SUPPLIED PASSAGE:
In 2008, banks stopped lending as much money, helping drag the economy down.
They started holding it in extra reserves, instead.
This caused deflationary pressure the Federal Reserve has been “protecting” us from ever since.
We’re so lucky we have the Fed.
But why did the banks start holding excess reserves instead of lending? Were they simply scared of the economic conditions?
No, they are being PAID to do it, by the Federal Reserve.
That’s right…the Federal Reserve that is “saving” us from the banks’ refusal to lend, is paying the banks to do it.
How the Banks Work
See, banks usually take the money you deposit, and invest it. They make business loans, home loans, buy securities, and so on.
The profit they make doing that pays for the banking services they “give” you “free”.
In a sense, they are acting like a mutual fund for you…investing your money and paying you “interest” in the way of free banking.

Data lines
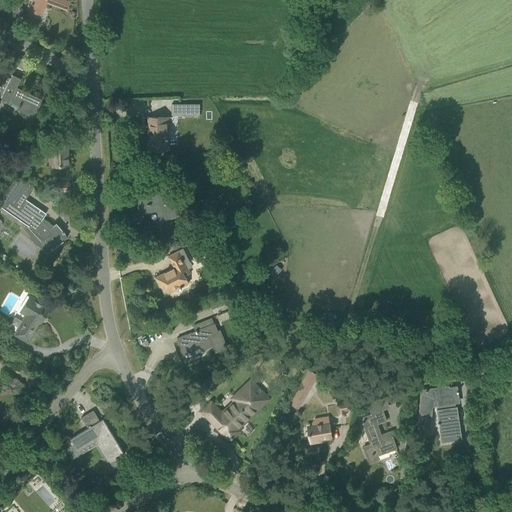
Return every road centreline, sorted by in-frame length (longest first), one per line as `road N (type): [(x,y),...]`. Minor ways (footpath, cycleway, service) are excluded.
road 1 (residential): [(107,321),(84,63)]
road 2 (residential): [(436,511),(270,501),(195,465)]
road 3 (residential): [(0,462),(107,321)]
road 4 (residential): [(195,465),(128,372),(107,321)]
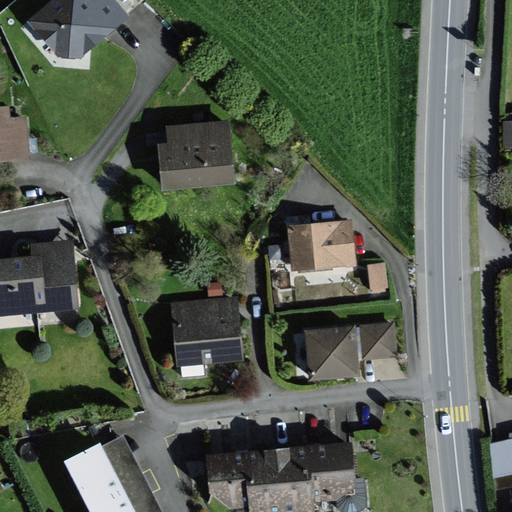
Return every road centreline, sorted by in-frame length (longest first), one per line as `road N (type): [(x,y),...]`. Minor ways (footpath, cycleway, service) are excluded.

WRITTEN TASK: Can you revise the passage on bank reserves between "This caused deflationary" and "of free banking.", inclusive, replacing "Federal Reserve" with "central bank"?

REPLY:
This caused deflationary pressure the central bank has been “protecting” us from ever since.
We’re so lucky we have the Fed.
But why did the banks start holding excess reserves instead of lending? Were they simply scared of the economic conditions?
No, they are being PAID to do it, by the central bank.
That’s right…the central bank that is “saving” us from the banks’ refusal to lend, is paying the banks to do it.
How the Banks Work
See, banks usually take the money you deposit, and invest it. They make business loans, home loans, buy securities, and so on.
The profit they make doing that pays for the banking services they “give” you “free”.
In a sense, they are acting like a mutual fund for you…investing your money and paying you “interest” in the way of free banking.